Few serious musicians deny that Jimmy Webb is one of the most talented and consistent ?pop? songwriters of the past fifty years. He penned such classics as Glen Campbell ("By The Time I Get To Phoenix," "Wichita Lineman," "Galveston," "Where's The Playground, Susie"), Richard Harris (" MacArthur Park," "Didn't We"), the Fifth Dimension ("Up, Up and Away," "This Is Your Life"), The Brooklyn Bridge ("Worst That Could Happen"), Art Garfunkel ("All I Know"), Linda Ronstadt ("Easy For You To Say"), Joe Cocker ("The Moon's A Harsh Mistress") . These are the songs Webb is best known by, but he has built up a staggering body of work over thirty-five years. Many of his lesser played songs are his best, intimate and often strangely disturbing emotionally.
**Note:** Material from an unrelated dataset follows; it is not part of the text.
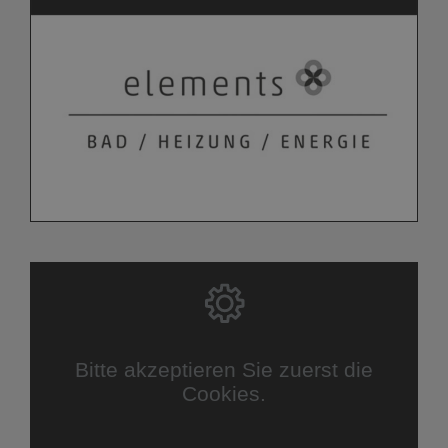
Bitte akzeptieren Sie zuerst die
Cookies.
Much to their fathers chagrin, his three sons have all entered the musical fray as songwriters. I was very interested to read his comments on the music industry of the C21st.
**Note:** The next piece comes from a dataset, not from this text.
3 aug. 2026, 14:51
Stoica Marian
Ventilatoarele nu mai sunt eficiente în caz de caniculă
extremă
"I would not recommend it at all," he says. "It's fifty percent harder to get a start today then it was in 1964. And that's optimistic. We as songwriters are in the same position as a professional fisherman. Our fishing grounds are kind of fished out. Three or four singers are not going to support a very large community of songwriters. We are in a moment of decision -- it's almost a crisis, in a way. We could lose a lot of the instinctive knowledge of things that had been handed down for generations. The kids don't seem to be too concerned about rules and regulations anymore. In fact, there seems to be an anarchistic movement among many young writers that says the less you know the better off you are. And the way one markets oneself in today's music business is very simple: one has to sing and one has to go out and get a hit record. And if there's anything harder than being a singer or a songwriter, it's being a singer/songwriter. When I was starting out, playlists weren't as tight as they are now. They were playing all kinds of different music at the same time. Now you're looking at markets that are very discreet. It's like segments of an orange. Record companies are faced with a real dilemma because they don't have a real broad-based listening audience like they used to. Record companies are in disarray. It's chaos. They don't know where to go. The industry is in a state of flux. The people who are making money are the ones who are writing and singing their own songs."
My own experience suggests that Webb is spot on with his analysis of world music at the cross-roads. Serious music is, and argubaly has been for a couple of decades, becoming part of a 'niche' market and will, like a crag in a storm, protect its core values, but the mass ear will be cleverly tuned by Record Companies ( as ever seeking to appease their shareholders ) using overconfident and greedy teenagers as conduits of artistic mediocrity.